It’s very easy to feel worried and anxious about an incoming storm while you are watching the news. However, all you are seeing are snippets of the activity here and there. It’s difficult for traditional forms of media to capture the entire magnitude of Hurricane Irma. However, NASA did a very excellent job at letting us know of Irma's true magnitude.
While we are down on Earth witnessing and experiencing the storm first hand or through the television, the astronauts on the International Space Station got a unique perspective of the storm, which showed its true scale.
NASA astronaut, Randy Bresnik, snapped an image of Hurricane Irma when it was nearing Cuba, which he posted on his Twitter account!
No, the picture above is not an image that's been generated by a computer like the one that you would see during a local weather forecast. It’s an actual image of our planet taken from space. The massive wisp which has spirals coming from the center of its eye is actually Hurricane Irma.
"Tonight, many people are in the path and wake of Hurricane Irma," the caption of the tweet read.
Bresnik’s tweet was shared almost a thousand times and it has received more than 15,000 likes. The hurricane looked even more menacing in the photo that Bresnik shot when the storm moved on its way towards Florida. The image was given a caption of: "The tentacles of Hurricane Irma's bow waves are clawing their way up Florida..."
Bresnik even captured the impact of Hurricane Irma on the islands that were in its path including Turks and Caicos.

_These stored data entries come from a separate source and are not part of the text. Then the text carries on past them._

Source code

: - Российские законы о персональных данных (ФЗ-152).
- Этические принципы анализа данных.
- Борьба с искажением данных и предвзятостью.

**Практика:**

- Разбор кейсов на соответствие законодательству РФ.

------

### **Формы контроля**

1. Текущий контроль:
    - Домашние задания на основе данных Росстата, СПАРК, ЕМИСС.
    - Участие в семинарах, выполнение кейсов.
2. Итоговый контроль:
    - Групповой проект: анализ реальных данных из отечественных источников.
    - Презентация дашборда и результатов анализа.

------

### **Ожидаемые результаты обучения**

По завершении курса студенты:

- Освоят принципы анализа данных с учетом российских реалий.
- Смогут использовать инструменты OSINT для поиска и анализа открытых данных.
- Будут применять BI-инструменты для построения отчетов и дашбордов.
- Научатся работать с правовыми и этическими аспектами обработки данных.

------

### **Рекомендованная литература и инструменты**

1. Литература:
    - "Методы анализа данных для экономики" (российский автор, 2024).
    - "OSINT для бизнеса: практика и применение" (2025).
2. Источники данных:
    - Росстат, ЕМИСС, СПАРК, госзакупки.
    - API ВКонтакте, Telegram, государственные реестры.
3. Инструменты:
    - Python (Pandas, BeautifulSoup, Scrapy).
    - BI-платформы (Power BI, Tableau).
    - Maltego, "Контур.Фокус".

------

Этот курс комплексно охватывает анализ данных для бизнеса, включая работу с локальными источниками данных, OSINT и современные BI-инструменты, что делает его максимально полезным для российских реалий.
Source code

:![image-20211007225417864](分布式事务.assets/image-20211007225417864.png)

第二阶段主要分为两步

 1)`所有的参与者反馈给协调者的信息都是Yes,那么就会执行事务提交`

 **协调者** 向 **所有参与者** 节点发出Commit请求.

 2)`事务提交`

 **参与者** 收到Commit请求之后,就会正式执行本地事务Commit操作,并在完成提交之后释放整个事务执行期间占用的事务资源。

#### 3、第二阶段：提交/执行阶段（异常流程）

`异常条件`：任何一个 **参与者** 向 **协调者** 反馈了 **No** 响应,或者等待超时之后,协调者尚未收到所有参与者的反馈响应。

"What a difference 1 single week makes; Turks and Caicos Islands before and after Hurricane Irma," says Bresnik.
Bresnik became a NASA astronaut back in 2004. He was watching the hurricane about 260 miles from Earth and now is following another hurricane, Hurricane Jose. Although Bresnik thinks that Jose isn't as big or as destructive as Irma, there’s still a possibility that it will have disastrous effects, especially to the areas that have been hit by the two previous storms.
"Hurricane Irma is massive. As for Hurricane Jose, it is not as big but it will be destructive to the areas that have been previously hit," says Bresnik.
Bresnik also served in the US Marine Corps as Second Lieutenant. He’s giving us and the entire world an entirely different take on storm and hurricane watching. What’s shocking is how something that’s so destructive on Earth can look almost serene and beautiful from above.
The extreme flooding caused by Hurricane Harvey forced Houston's Johnson Space Center to close but leave essential personnel in order to keep astronauts including Bresnik safe and healthy while in the Space Station. The working personnel have families and homes that were faced with high winds and flooding.